Sans comprendre clairement ce que signifie vraiment la vacuité faute de l'avoir réalisée, et en analysant l'expression tout est vide d'un point de vue dualiste, les propos de Huineng peuvent sembler nihilistes. Du reste, les premiers commentateurs du Bouddhisme considéraient le Nirvâna comme une expérience nihiliste. Mais la vacuité de la vacuité (la vacuité vide d'elle-même) prônée par le Sixième Patriarche n'est pas exactement analogue à l'interdépendance des phénomènes, sauf à considérer la vacuité d'altérité (le miroir) comme un phénomène sans existence propre. Or, ça ne peut pas être le cas puisque le miroir est supposé exister en l'absence d'agrégats constitutifs et donc être non sujet à la naissance et à la mort, au même titre que l'âtman ou la "Conscience pure".
La question de la vacuité "non phénoménale" ne peut par conséquent être débattue sous l'angle phénoménologique et donc comme une interdépendance de phénomènes. On rencontrera cependant, dans la littérature, des affirmations contraires de la part de certains maîtres, mais cela ne fait que confirmer que le titre de maître, de lama ou encore de guru est parfois usurpé, en sorte que pour en avoir le cœur net, il n'y a pas d'autre choix que de vérifier par soi-même (ce qui par ailleurs était une incitation explicite du Bouddha).
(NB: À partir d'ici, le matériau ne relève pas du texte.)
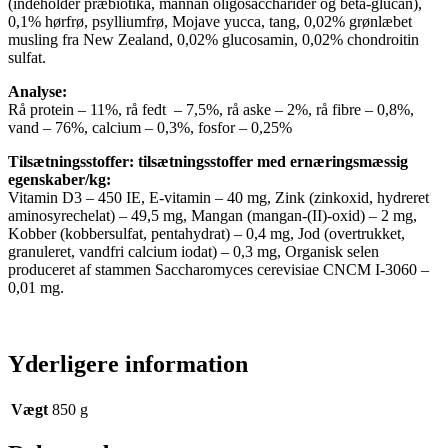
(indeholder præbiotika, mannan oligosaccharider og beta-glucan),
0,1% hørfrø, psylliumfrø, Mojave yucca, tang, 0,02% grønlæbet
musling fra New Zealand, 0,02% glucosamin, 0,02% chondroitin
sulfat.
Analyse:
Rå protein – 11%, rå fedt – 7,5%, rå aske – 2%, rå fibre – 0,8%,
vand – 76%, calcium – 0,3%, fosfor – 0,25%
Tilsætningsstoffer: tilsætningsstoffer med ernæringsmæssig
egenskaber/kg:
Vitamin D3 – 450 IE, E-vitamin – 40 mg, Zink (zinkoxid, hydreret
aminosyrechelat) – 49,5 mg, Mangan (mangan-(II)-oxid) – 2 mg,
Kobber (kobbersulfat, pentahydrat) – 0,4 mg, Jod (overtrukket,
granuleret, vandfri calcium iodat) – 0,3 mg, Organisk selen
produceret af stammen Saccharomyces cerevisiae CNCM I-3060 –
0,01 mg.
Yderligere information
Vægt
850 g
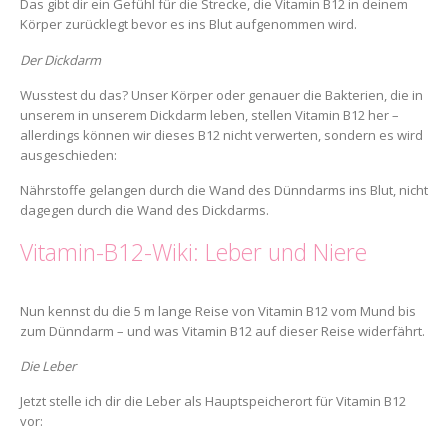
Das gibt dir ein Gefühl für die Strecke, die Vitamin B12 in deinem
Körper zurücklegt bevor es ins Blut aufgenommen wird.
Der Dickdarm
Wusstest du das? Unser Körper oder genauer die Bakterien, die in
unserem in unserem Dickdarm leben, stellen Vitamin B12 her –
allerdings können wir dieses B12 nicht verwerten, sondern es wird
ausgeschieden:
Nährstoffe gelangen durch die Wand des Dünndarms ins Blut, nicht
dagegen durch die Wand des Dickdarms.
Vitamin-B12-Wiki: Leber und Niere
Nun kennst du die 5 m lange Reise von Vitamin B12 vom Mund bis
zum Dünndarm – und was Vitamin B12 auf dieser Reise widerfährt.
Die Leber
Jetzt stelle ich dir die Leber als Hauptspeicherort für Vitamin B12
vor:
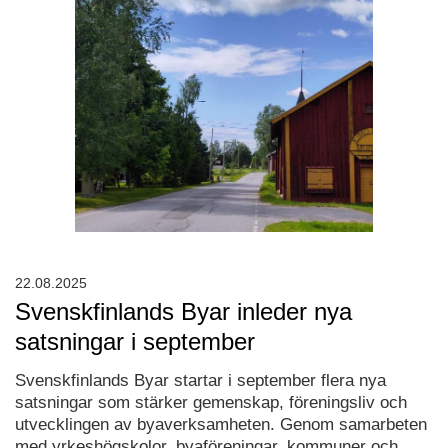
22.08.2025
Svenskfinlands Byar inleder nya
satsningar i september
Svenskfinlands Byar startar i september flera nya
satsningar som stärker gemenskap, föreningsliv och
utvecklingen av byaverksamheten. Genom samarbeten
med yrkeshögskolor, byaföreningar, kommuner och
L'expérience de l'anâtman ou plutôt la non-expérience (en ce sens qu'il n'y a pas de phénomènes observables ni de protocole expérimental susceptible de reproduire un phénomène qui n'en est pas un) n'est ni plus ni moins que la réalisation du Dharmakâya par lui-même, qui n'est autre que la nature de Bouddha (le Non-né ou Nirvâna) vide d'elle-même et néanmoins sapientiale. Dans le Zen, cette non-expérience est kenshô, et sa réalisation effective par la pratique est satori.
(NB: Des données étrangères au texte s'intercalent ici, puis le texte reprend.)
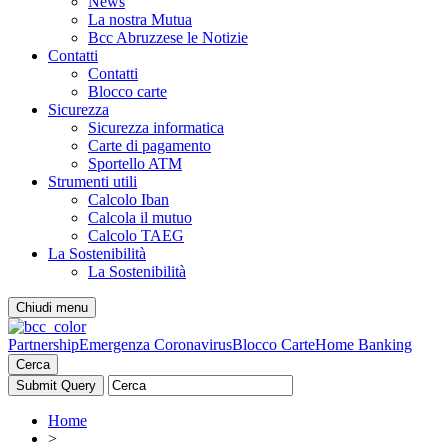
News
La nostra Mutua
Bcc Abruzzese le Notizie
Contatti
Contatti
Blocco carte
Sicurezza
Sicurezza informatica
Carte di pagamento
Sportello ATM
Strumenti utili
Calcolo Iban
Calcola il mutuo
Calcolo TAEG
La Sostenibilità
La Sostenibilità
Chiudi menu
Partnership
Emergenza Coronavirus
Blocco Carte
Home Banking
Cerca
Home
>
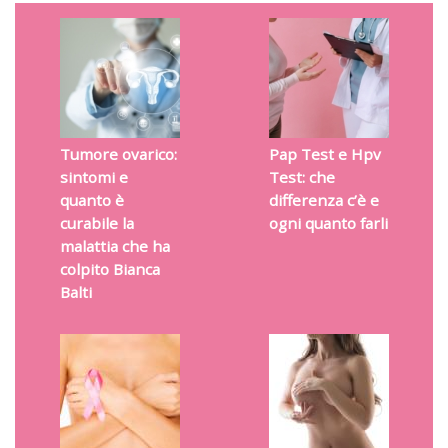
Tumore ovarico:
Pap Test e Hpv
sintomi e
Test: che
quanto è
differenza c’è e
curabile la
ogni quanto farli
malattia che ha
colpito Bianca
Balti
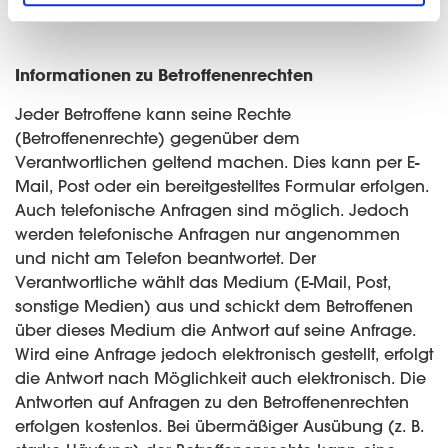
Informationen zu Betroffenenrechten
Jeder Betroffene kann seine Rechte
(Betroffenenrechte) gegenüber dem
Verantwortlichen geltend machen. Dies kann per E-
Mail, Post oder ein bereitgestelltes Formular erfolgen.
Auch telefonische Anfragen sind möglich. Jedoch
werden telefonische Anfragen nur angenommen
und nicht am Telefon beantwortet. Der
Verantwortliche wählt das Medium (E-Mail, Post,
sonstige Medien) aus und schickt dem Betroffenen
über dieses Medium die Antwort auf seine Anfrage.
Wird eine Anfrage jedoch elektronisch gestellt, erfolgt
die Antwort nach Möglichkeit auch elektronisch. Die
Antworten auf Anfragen zu den Betroffenenrechten
erfolgen kostenlos. Bei übermäßiger Ausübung (z. B.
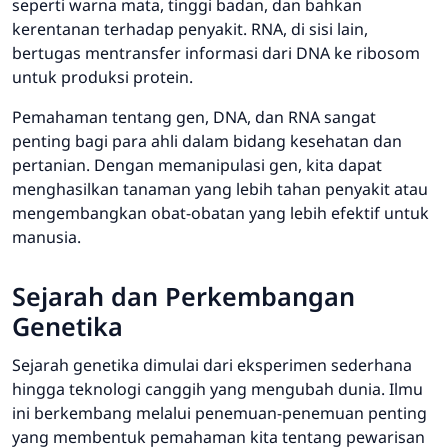
seperti warna mata, tinggi badan, dan bahkan
kerentanan terhadap penyakit. RNA, di sisi lain,
bertugas mentransfer informasi dari DNA ke ribosom
untuk produksi protein.
Pemahaman tentang gen, DNA, dan RNA sangat
penting bagi para ahli dalam bidang kesehatan dan
pertanian. Dengan memanipulasi gen, kita dapat
menghasilkan tanaman yang lebih tahan penyakit atau
mengembangkan obat-obatan yang lebih efektif untuk
manusia.
Sejarah dan Perkembangan
Genetika
Sejarah genetika dimulai dari eksperimen sederhana
hingga teknologi canggih yang mengubah dunia. Ilmu
ini berkembang melalui penemuan-penemuan penting
yang membentuk pemahaman kita tentang pewarisan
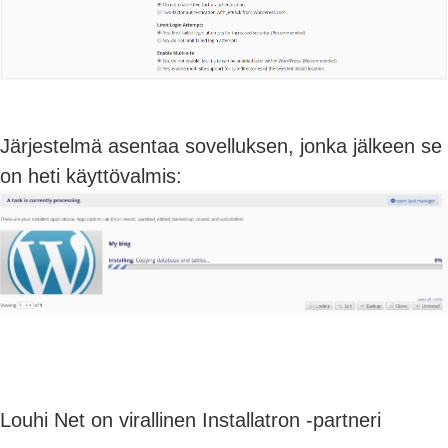
Järjestelmä asentaa sovelluksen, jonka jälkeen se
on heti käyttövalmis:
Louhi Net on virallinen Installatron -partneri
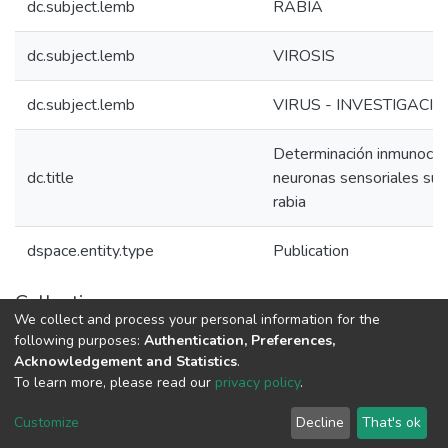
dc.subject.lemb
RABIA
dc.subject.lemb
VIROSIS
dc.subject.lemb
VIRUS - INVESTIGACI
Determinación inmunocito
dc.title
neuronas sensoriales susce
rabia
dspace.entity.type
Publication
Collections
We collect and process your personal information for the
1.1.2. Informes Finales
following purposes:
Authentication, Preferences,
Acknowledgement and Statistics
.
To learn more, please read our
privacy policy
.
DSpace software
copyright © 2002-2026
LYRASIS
Cookie
Privacy
End User
Send
Customize
Decline
That's ok
settings
policy
Agreement
Feedback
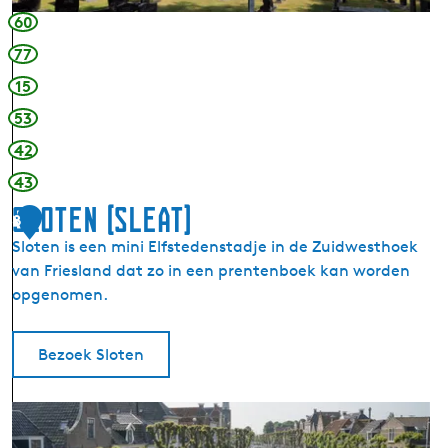
n
60
s
77
t
15
o
e
53
l
42
L
43
e
g
Sloten (Sleat)
8
e
Sloten is een mini Elfstedenstadje in de Zuidwesthoek
m
van Friesland dat zo in een prentenboek kan worden
e
opgenomen.
e
r
Bezoek Sloten
S
l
Certaines personnes, y compris parmi les pratiquants du Zen, considèrent que ces notions n'ont aucune utilité pratique et qu'il convient à cause de cela de les abandonner ou ne pas s'y intéresser. C'est sans doute vrai si l'on se contente de les analyser du seul point de vue philosophique, mais c'est tout à fait faux si l'on veut éviter de se fourvoyer sur des chemins semés de confusions et d'errances, et ce même en pratiquant, car alors on prendrait n'importe quelle expérience ou compréhension pour l'expression d'un kenshô ou d'un satori. Sur ce point, l'avis d'un maître éclairé ou d'un ami de bien est essentielle.
En conclusion je dirai qu'il convient de bien distinguer l'ego de l'âtman en ce que l'ego est phénoménal et donc vide selon le principe de l'interdépendance des phénomènes, ce que n'est pas censé être l'âtman ou l'âlayavijnâna (laquelle est une réserve de graines karmique). Or le Bouddhisme distingue l'interdépendance des phénomènes (sûnyatâ) du non-Soi (anâtman) ou du Non-né non phénoménal. L'anâtman n'est par conséquent pas la vacuité de l'ego mais la véritable nature de Bouddha réalisée par elle-même, c'est-à-dire par le Bouddha lui-même dans son Triple Corps (Trikâya). Ce qui revient à dire que la réalisation du Dharmakâya par lui-même n'élimine ni les agrégats ni l'ego, en sorte que l'ego n'est pas autre chose, fondamentalement, que sa nature de Bouddha, ou, dit autrement, que chacun a son propre Dharmakâya. Ce qui revient à dire que si la mort est bien une expérience impossible, celle du Nirvâna est en revanche possible et se fait de son vivant, dans un corps d'humain qui n'est autre que le corps du Bouddha.